About this task. Repeat the data word for word, from the very start through the line that contains "diciembre 18, 2025", and leave the pictures out of your answer.
----- Given data
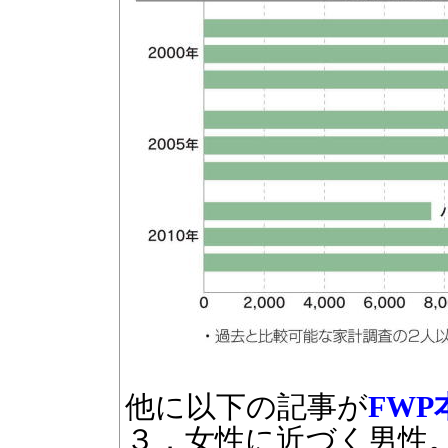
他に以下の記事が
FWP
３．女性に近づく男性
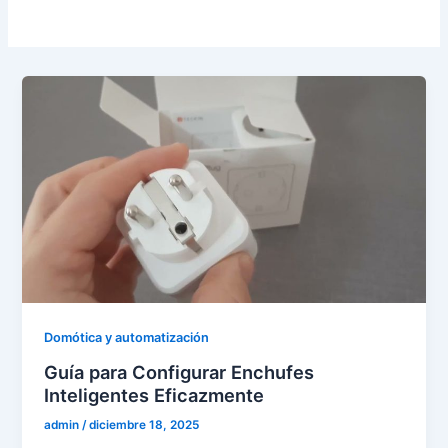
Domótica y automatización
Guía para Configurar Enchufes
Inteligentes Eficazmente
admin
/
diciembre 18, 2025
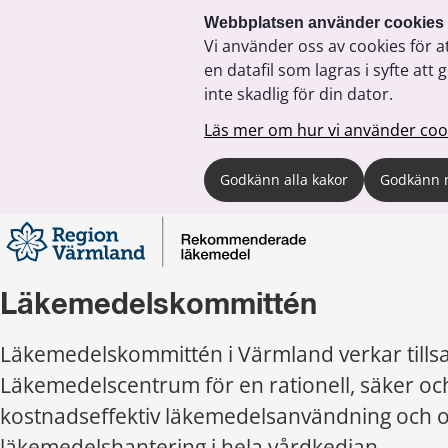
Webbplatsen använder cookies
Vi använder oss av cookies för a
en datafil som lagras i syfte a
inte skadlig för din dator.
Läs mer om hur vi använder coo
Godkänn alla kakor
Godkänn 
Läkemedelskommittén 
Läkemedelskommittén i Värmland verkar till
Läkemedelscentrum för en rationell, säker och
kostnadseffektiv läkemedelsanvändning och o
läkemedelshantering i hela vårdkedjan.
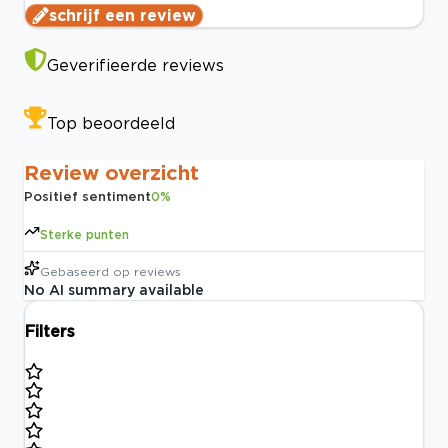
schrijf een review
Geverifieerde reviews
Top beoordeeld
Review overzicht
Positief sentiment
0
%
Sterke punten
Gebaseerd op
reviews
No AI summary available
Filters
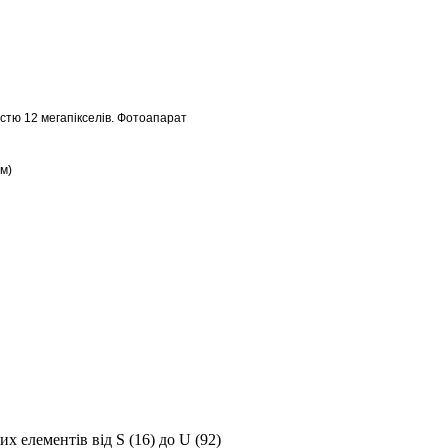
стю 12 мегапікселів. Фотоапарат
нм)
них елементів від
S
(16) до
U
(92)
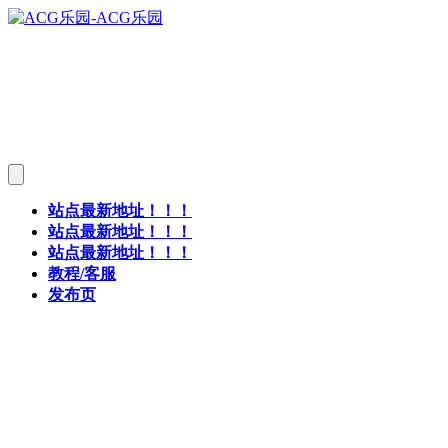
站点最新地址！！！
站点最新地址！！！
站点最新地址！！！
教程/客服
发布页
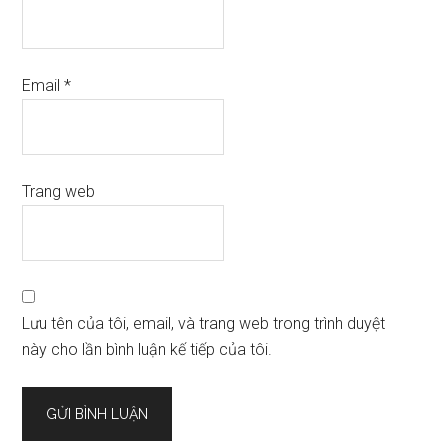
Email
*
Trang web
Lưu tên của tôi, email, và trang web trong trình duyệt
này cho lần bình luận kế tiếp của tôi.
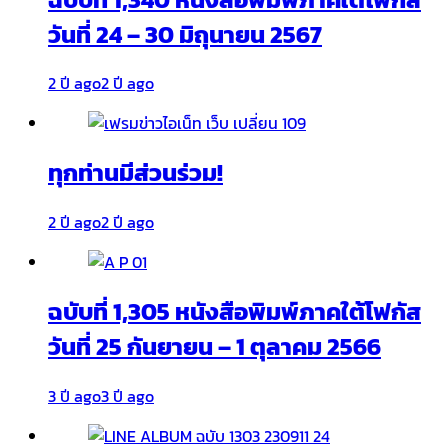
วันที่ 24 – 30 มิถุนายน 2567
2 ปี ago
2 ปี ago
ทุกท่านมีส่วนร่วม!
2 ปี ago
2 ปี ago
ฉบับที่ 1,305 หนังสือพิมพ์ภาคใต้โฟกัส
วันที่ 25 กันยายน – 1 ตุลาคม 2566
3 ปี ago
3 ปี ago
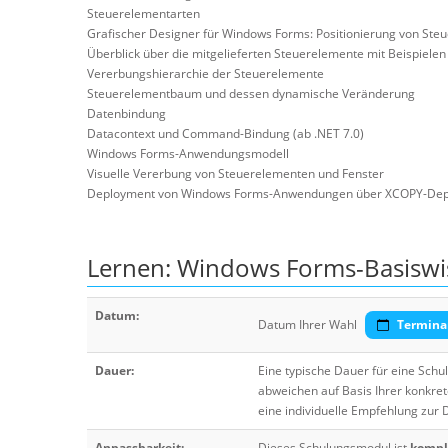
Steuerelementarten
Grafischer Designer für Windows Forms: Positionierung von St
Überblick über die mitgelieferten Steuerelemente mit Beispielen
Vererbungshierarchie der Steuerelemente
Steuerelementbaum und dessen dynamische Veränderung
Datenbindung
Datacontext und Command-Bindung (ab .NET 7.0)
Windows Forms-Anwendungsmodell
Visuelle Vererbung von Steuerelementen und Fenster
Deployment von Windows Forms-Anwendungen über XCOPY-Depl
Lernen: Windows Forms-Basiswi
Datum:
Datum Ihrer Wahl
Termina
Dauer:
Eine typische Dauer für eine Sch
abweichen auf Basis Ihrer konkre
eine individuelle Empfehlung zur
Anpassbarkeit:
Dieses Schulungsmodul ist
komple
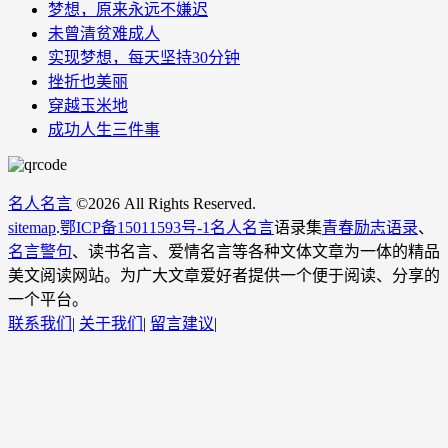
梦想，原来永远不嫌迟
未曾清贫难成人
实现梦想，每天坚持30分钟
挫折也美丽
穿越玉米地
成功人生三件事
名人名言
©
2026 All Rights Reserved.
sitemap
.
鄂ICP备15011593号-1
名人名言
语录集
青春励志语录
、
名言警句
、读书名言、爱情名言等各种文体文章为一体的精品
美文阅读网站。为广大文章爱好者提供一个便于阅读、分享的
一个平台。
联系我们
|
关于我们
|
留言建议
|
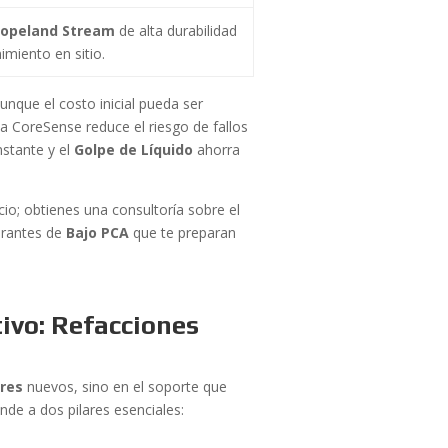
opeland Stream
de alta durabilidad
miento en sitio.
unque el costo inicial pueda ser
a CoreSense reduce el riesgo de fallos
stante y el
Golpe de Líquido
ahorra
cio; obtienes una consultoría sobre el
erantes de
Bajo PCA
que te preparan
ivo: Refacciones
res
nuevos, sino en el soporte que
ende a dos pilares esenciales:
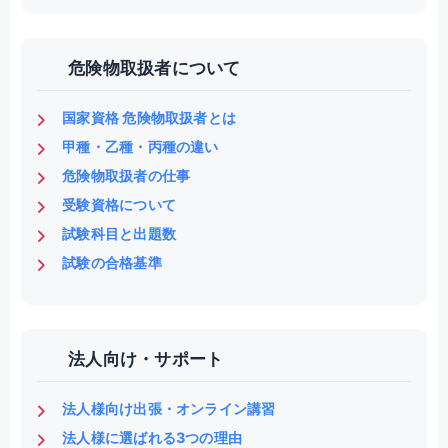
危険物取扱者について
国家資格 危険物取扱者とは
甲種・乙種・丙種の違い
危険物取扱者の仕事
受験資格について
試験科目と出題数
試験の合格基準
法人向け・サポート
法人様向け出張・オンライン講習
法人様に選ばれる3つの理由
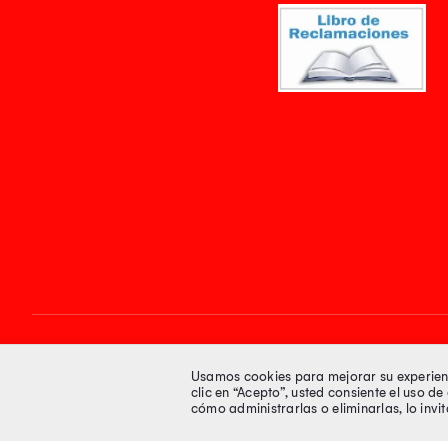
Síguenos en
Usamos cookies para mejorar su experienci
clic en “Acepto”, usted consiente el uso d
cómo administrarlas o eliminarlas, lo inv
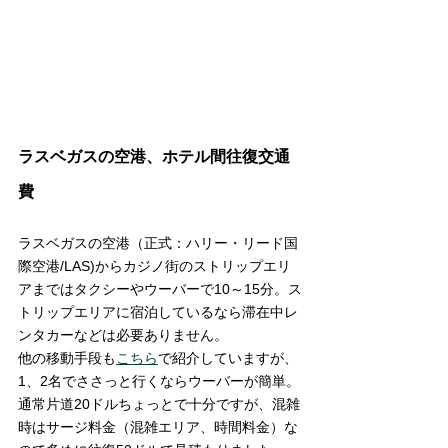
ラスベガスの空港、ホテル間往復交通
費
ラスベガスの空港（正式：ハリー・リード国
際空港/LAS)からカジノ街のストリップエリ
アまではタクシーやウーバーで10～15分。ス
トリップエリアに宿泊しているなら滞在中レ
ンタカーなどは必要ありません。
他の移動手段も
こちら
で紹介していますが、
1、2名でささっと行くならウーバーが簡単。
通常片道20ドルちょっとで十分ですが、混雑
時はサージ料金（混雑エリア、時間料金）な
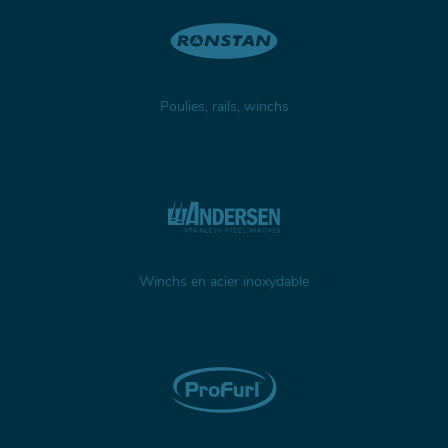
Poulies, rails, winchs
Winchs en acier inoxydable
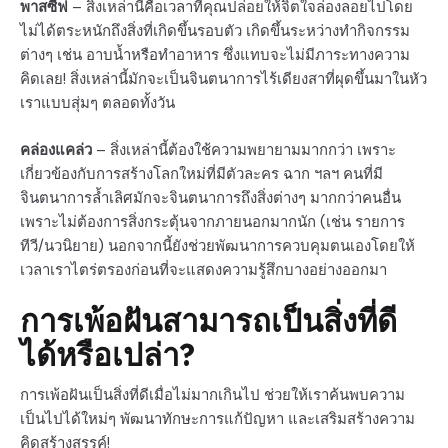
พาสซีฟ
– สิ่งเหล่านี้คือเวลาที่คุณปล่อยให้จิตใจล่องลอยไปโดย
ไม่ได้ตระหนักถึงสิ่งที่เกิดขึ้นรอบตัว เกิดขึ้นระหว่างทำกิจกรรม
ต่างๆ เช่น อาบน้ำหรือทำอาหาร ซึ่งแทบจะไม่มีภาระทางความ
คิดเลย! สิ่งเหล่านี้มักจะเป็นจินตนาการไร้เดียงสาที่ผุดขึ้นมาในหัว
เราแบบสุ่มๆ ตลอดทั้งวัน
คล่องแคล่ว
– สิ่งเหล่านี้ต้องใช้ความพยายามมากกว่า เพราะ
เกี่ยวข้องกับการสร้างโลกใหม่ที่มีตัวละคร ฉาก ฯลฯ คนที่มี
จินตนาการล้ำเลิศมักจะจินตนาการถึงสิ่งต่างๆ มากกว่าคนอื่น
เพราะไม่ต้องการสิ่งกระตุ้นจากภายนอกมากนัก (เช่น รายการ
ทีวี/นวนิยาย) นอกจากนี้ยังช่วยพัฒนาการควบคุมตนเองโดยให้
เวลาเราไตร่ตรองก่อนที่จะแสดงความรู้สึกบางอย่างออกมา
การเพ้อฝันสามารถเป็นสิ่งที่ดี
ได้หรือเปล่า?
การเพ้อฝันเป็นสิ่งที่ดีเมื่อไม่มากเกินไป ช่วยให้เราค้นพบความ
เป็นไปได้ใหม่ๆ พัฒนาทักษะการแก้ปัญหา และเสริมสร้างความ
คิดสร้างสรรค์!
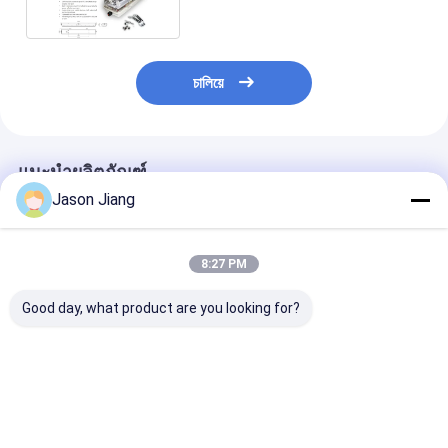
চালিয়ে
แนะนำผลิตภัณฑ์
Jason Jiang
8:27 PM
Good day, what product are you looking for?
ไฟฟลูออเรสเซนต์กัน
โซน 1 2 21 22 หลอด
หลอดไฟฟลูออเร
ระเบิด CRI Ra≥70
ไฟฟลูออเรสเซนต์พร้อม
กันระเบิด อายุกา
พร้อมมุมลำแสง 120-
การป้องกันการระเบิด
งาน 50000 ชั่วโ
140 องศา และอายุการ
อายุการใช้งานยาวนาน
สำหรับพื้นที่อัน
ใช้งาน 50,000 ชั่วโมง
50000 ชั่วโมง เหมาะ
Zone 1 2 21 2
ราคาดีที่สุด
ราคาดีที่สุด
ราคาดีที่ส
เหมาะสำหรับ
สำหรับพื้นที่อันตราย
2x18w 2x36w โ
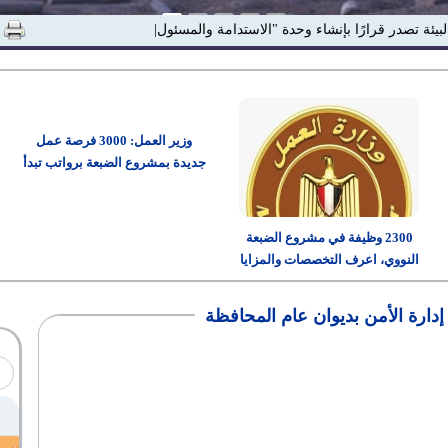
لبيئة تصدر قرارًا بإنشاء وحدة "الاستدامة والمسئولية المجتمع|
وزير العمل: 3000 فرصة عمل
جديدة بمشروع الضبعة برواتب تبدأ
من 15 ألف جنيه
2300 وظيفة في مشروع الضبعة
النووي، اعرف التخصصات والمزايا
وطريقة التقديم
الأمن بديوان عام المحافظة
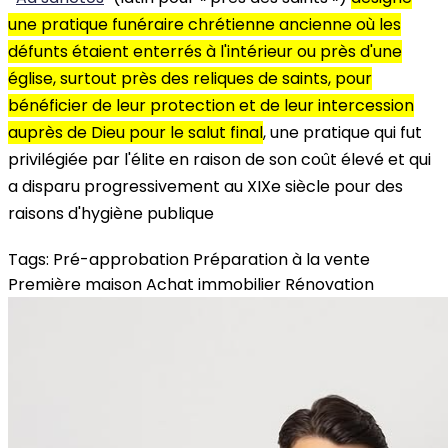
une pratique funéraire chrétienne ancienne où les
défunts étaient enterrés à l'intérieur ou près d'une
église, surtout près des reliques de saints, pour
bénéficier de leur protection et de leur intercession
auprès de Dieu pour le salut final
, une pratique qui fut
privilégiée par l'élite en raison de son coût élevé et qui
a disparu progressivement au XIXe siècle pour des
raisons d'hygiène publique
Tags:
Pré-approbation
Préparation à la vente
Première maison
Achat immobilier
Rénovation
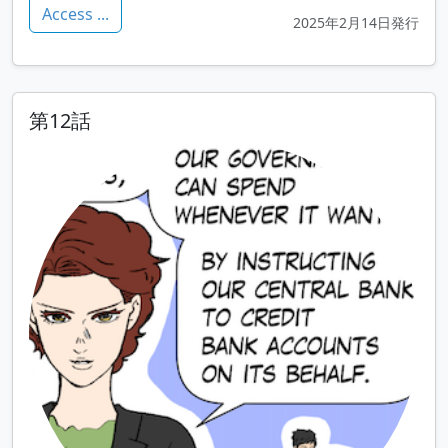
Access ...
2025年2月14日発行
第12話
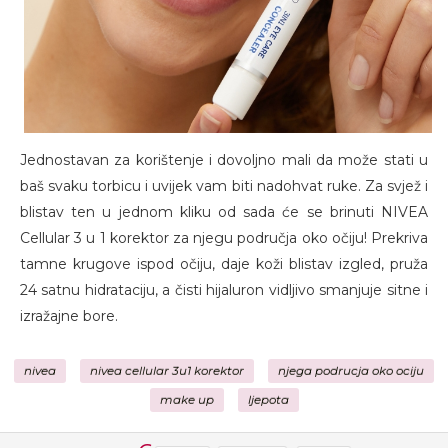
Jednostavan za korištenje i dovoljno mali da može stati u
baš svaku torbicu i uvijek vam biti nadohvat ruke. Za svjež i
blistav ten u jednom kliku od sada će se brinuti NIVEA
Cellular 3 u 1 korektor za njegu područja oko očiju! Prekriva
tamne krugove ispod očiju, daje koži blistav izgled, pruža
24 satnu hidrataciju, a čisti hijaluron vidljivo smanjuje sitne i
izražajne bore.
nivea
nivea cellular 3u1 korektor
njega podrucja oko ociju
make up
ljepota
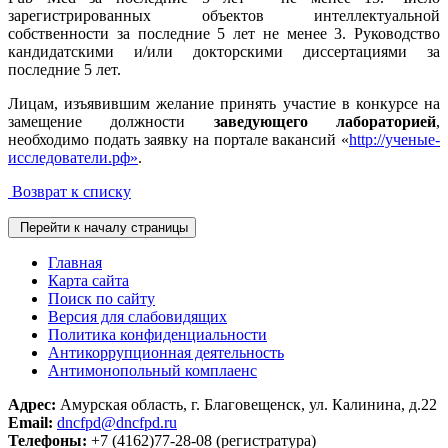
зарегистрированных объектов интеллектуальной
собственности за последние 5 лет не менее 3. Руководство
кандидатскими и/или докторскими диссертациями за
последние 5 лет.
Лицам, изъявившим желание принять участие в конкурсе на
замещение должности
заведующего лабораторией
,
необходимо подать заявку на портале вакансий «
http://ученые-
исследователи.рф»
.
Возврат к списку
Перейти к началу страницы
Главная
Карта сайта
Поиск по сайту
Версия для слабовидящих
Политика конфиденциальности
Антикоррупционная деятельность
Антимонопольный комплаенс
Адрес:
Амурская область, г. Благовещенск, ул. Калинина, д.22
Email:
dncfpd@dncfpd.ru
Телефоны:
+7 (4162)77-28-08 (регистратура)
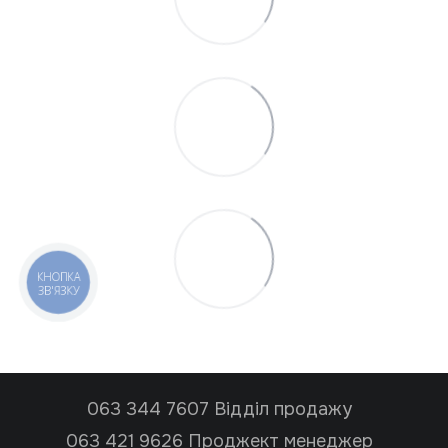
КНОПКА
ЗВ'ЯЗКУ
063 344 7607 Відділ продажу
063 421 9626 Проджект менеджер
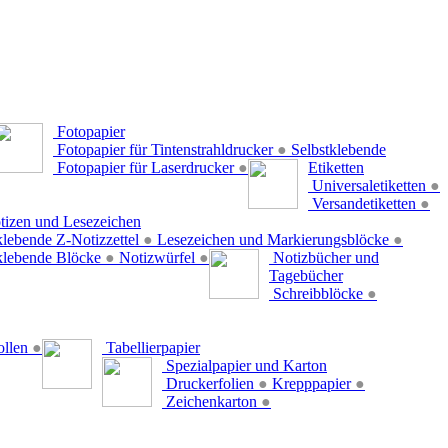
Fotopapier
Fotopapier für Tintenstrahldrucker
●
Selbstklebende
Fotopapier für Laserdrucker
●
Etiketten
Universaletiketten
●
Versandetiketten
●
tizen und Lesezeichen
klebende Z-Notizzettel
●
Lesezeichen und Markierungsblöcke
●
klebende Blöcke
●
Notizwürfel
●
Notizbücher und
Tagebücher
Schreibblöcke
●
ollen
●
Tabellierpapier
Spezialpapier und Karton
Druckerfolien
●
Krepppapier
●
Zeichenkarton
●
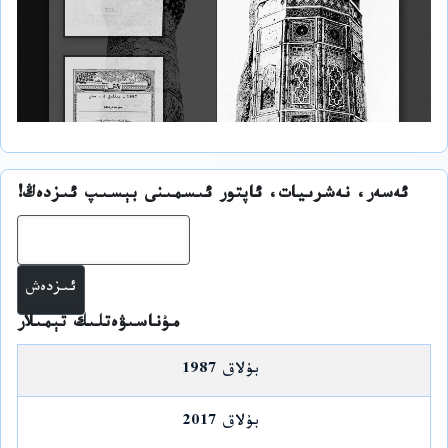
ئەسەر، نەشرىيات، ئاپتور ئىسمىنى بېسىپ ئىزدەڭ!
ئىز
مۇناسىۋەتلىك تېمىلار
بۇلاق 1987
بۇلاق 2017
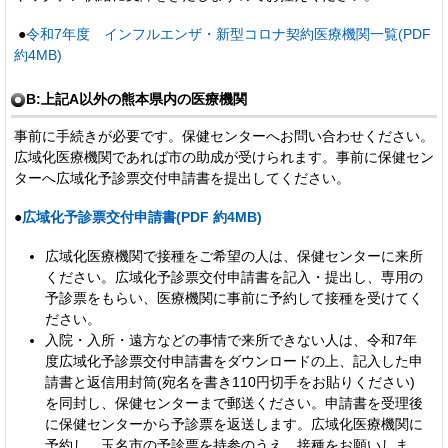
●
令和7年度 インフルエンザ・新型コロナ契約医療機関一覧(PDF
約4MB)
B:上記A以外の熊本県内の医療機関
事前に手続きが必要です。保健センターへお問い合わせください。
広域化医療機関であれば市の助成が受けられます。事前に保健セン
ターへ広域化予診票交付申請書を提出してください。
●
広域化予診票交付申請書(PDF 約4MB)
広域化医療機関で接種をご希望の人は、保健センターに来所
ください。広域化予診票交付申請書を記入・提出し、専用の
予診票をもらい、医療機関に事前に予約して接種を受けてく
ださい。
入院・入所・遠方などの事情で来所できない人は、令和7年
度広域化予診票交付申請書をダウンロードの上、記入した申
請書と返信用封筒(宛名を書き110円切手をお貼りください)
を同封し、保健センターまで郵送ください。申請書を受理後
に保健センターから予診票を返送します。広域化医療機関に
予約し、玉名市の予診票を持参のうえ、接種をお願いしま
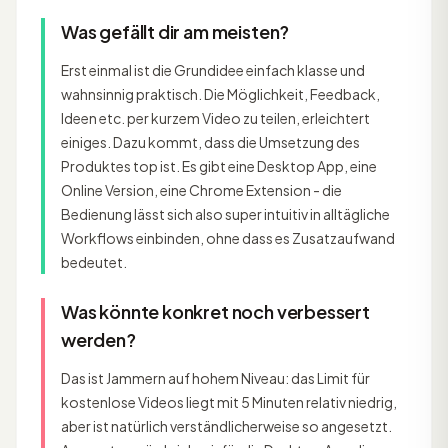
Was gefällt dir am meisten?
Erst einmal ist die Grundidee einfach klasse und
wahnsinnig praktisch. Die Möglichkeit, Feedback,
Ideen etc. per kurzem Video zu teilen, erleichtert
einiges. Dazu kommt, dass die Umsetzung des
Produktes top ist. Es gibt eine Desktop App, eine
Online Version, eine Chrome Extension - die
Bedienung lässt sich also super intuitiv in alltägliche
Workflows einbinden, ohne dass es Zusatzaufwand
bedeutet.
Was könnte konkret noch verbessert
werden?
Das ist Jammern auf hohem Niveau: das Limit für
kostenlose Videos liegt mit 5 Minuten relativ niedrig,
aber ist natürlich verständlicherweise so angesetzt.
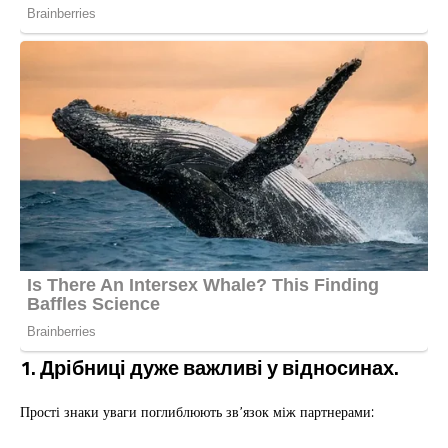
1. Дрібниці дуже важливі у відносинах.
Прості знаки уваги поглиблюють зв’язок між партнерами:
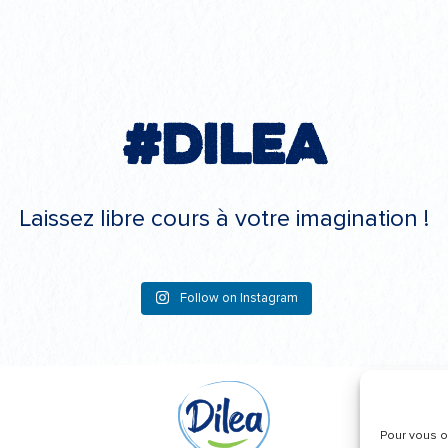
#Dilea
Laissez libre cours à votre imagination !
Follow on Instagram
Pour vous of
----------
Solution below.
他に以下の記事が
FWP
３．女性に近づく男性
Domótica y automatización
Guía para Configurar Enchufes
Inteligentes Eficazmente
admin
/
diciembre 18, 2025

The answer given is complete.